L’atteinte à la présomption d’innocence commise par Sarkozy : une habitude dans les médias
L’incroyable accusation portée par le Président de la République depuis New York sur TF1 et France 2 envers les prévenus du procès Clearstream a au moins un mérite : attirer l’attention de tous sur la scandaleuse et quotidienne habitude des médias qui présentent systématiquement tout accusé en coupable. On a, par deux fois déjà, traité du problème sur Agoravox (1).

Juridiquement, en effet, dans une démocratie, toute personne accusée est par principe « présumée innocente » tant qu’un tribunal impartial ne l’a pas déclarée coupable. En tyrannie, c’est le contraire : toute personne est présumée coupable et doit donc faire la preuve de son innocence. L’opération est plus difficile, puisqu’un acte reproché non commis, par définition, ne laisse pas de trace.
Du coup, n’étant pas plus versés dans la procédure judiciaire, ces journalistes ont l’impression qu’en parlant de « coupable présumé », ils respectent le principe de la présomption d’innocence, alors qu’à leur insu, ils inversent la charge de la preuve. Qu’on se promène dans Google ! Il n’y est question que de « meurtrier, violeur ou voleur présumé ». Or, « coupable présumé » signifie « considéré comme coupable avant tout examen ». La présomption d’innocence est bien violée. On se retrouve dans le contexte de la tyrannie, puisque c’est à l’accusé de faire la preuve de son innocence et non à son accusateur de prouver sa culpabilité.
Un lapsus ou un choix délibéré du président Sarkozy ?

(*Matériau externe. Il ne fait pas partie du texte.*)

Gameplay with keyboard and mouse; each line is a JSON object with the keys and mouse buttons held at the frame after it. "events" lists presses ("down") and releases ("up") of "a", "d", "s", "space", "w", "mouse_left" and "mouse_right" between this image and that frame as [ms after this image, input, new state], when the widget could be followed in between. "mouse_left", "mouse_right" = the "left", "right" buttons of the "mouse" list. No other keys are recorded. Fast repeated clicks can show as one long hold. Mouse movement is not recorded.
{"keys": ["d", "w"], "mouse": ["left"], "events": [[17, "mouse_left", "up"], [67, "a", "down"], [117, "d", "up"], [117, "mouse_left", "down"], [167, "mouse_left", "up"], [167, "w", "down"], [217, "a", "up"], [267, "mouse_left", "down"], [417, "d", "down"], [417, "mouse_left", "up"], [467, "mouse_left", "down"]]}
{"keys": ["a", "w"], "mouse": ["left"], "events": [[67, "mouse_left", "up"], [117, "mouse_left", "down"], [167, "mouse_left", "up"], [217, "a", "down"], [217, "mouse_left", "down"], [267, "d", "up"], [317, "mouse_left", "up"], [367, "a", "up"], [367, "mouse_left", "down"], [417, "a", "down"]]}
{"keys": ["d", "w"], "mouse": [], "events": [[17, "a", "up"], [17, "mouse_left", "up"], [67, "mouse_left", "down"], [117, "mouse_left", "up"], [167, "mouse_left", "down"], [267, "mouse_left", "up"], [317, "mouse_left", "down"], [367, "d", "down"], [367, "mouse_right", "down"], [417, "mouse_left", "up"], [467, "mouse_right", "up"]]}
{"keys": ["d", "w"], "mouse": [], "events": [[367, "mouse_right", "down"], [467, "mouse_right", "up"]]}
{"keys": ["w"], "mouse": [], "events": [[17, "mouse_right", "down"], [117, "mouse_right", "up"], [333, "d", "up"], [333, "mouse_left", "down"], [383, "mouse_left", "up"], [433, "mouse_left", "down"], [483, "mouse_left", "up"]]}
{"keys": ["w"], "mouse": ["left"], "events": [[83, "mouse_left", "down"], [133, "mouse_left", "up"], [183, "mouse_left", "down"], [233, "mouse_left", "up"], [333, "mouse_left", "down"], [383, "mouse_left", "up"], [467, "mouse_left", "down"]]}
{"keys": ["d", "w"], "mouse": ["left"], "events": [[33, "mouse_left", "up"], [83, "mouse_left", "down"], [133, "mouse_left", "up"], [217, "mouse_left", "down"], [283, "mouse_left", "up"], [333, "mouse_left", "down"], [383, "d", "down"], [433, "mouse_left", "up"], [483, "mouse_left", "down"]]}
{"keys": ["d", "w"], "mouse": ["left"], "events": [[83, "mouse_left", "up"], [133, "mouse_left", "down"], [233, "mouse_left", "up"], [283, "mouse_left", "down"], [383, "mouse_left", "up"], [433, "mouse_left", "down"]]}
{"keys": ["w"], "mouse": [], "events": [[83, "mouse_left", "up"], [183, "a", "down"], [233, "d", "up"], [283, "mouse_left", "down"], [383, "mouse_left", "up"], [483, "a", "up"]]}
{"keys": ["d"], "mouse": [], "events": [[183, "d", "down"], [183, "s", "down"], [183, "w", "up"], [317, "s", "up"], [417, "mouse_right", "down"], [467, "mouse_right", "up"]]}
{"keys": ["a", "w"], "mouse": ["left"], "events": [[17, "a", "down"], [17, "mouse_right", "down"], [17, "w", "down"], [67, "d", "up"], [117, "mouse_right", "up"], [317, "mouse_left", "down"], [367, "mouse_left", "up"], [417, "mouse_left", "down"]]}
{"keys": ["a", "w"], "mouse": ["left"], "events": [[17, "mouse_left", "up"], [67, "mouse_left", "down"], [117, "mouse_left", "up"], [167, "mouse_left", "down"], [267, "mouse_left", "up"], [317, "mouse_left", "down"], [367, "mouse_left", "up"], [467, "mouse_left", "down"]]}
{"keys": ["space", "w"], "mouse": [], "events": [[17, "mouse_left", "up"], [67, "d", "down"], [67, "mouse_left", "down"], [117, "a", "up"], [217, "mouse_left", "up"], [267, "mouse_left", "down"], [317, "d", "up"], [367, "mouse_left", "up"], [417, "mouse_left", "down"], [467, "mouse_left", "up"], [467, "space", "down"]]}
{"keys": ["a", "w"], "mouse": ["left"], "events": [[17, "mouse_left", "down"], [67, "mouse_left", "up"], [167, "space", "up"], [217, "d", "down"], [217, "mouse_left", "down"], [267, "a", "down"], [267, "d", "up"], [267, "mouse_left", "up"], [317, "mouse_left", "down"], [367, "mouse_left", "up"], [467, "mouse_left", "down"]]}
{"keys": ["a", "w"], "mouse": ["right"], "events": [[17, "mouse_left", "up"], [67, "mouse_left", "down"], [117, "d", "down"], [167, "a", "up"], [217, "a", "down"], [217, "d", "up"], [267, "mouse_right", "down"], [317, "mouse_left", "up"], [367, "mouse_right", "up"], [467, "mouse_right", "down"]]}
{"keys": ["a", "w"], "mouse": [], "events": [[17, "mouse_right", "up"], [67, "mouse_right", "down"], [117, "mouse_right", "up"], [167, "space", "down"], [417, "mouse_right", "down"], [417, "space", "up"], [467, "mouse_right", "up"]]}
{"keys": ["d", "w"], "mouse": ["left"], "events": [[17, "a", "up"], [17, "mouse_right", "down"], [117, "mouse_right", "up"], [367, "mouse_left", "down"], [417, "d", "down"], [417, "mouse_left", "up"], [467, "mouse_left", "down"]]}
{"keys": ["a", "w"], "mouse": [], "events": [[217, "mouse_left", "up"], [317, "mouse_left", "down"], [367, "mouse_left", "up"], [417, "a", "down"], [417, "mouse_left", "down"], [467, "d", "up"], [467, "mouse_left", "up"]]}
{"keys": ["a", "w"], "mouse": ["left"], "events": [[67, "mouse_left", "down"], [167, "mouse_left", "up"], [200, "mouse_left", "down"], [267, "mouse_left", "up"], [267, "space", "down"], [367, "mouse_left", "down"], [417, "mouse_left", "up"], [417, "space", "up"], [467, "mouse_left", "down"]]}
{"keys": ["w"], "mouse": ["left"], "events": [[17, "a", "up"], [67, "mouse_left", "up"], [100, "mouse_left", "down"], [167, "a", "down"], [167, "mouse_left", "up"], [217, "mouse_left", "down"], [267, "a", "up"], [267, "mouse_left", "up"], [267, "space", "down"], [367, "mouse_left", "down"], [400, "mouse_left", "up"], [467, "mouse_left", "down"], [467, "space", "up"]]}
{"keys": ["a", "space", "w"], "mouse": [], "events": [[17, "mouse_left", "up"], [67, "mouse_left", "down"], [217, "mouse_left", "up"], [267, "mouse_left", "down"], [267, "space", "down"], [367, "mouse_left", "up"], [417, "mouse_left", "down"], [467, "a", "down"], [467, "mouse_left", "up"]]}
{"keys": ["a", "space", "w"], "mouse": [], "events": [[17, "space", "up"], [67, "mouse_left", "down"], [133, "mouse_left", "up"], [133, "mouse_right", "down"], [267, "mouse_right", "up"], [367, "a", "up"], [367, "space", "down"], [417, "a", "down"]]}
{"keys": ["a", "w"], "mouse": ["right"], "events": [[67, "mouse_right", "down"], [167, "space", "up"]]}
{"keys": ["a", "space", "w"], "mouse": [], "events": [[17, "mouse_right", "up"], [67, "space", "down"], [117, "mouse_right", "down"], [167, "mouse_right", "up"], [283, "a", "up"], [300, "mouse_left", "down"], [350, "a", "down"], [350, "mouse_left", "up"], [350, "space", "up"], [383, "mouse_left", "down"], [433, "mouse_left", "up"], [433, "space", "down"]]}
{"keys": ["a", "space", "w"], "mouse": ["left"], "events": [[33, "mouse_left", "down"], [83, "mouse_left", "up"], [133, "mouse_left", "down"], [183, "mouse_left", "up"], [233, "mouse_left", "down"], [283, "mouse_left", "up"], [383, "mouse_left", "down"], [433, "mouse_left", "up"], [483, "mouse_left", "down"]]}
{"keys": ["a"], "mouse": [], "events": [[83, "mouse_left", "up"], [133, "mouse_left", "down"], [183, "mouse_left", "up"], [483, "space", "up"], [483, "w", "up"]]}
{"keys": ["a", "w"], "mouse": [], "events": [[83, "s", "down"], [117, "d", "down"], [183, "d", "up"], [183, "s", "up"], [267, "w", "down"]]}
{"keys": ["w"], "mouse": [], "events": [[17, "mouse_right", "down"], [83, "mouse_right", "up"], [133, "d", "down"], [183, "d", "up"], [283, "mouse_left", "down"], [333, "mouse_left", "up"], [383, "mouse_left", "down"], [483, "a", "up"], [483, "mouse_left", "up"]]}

On ne saurait, en revanche, faire ce procès d’intention au président Sarkozy, qui a osé à son tour, mercredi 16 septembre, depuis New-York, sur TF1 et France 2, qualifier de « coupables » les personnes qui comparaissent actuellement devant le tribunal correctionnel de Paris, dans « le procès Clearstream » ? Sans avoir le diplôme de l’Institut d’études politiques de Paris, il est quand même avocat de profession. On ne lui fera donc pas l’injure de présumer qu’il ne connaît pas le sens des termes juridiques. Et, comme expert en communication, on croit savoir qu’il pèse ses mots, quand il veut frapper fort. Inutile de rappeler des précédents ! Sur un sujet aussi délicat, peut-on même présumer que sa déclaration n’ait pas été mûrement réfléchie ? N’a-t-il pas, comme à son habitude, volontairement parlé le langage de l’électorat d’extrême-droite qui a fait son élection et pour lequel, à force d’entendre les médias le rabâcher, être traduit devant un tribunal signifie être coupable. "Il n’y a pas de fumée sans feu", encore une fois ! Outreau est déjà oublié !
- ou il s’agit d’une erreur malencontreuse, d’un lapsus, et elle (ou il) révèle combien dans son esprit la qualité de prévenu se confond avec celle de coupable. Est-ce compatible avec la démocratie, surtout quand on est, comme lui, un président de la République garant de l’indépendance de la Justice ?
- Ou il s’agit d’un choix délibéré. Inutile alors d’insister sur la faute constitutionnelle que cet amalgame représente chez un président de la République manquant gravement aux devoirs de sa charge ! L’émotion soulevée est à la hauteur de l’enjeu.
Peut-on, en revanche, attendre des rédactions dans les divers médias qu’un séminaire de mise à niveau juridique et linguistique soit organisé pour un usage approprié des adjectifs « présumé », « accusé » ou « soupçonné » ? Oui, mais seulement si cette obstination dans l’erreur depuis tant d’années n’est pas tactique pour, par le procédé de la répétition, imprégner les esprits d’une représentation qui les éloigne en douceur d’une des règles fondamentales de la démocratie et permettre à un président de la République de la violer impunément. Paul Villach
(1) Paul Villach
- « La présomption d’innocence maltraitée par les médias de masse », AGORAVOX, 7 mars 2008
- « La sape indolore et quotidienne de la démocratie par les médias », AGORAVOX, 22 avril 2009
(2) LePoint.fr, 16 septembre 2009 - Nouvel Obs.com, 25.09.2009.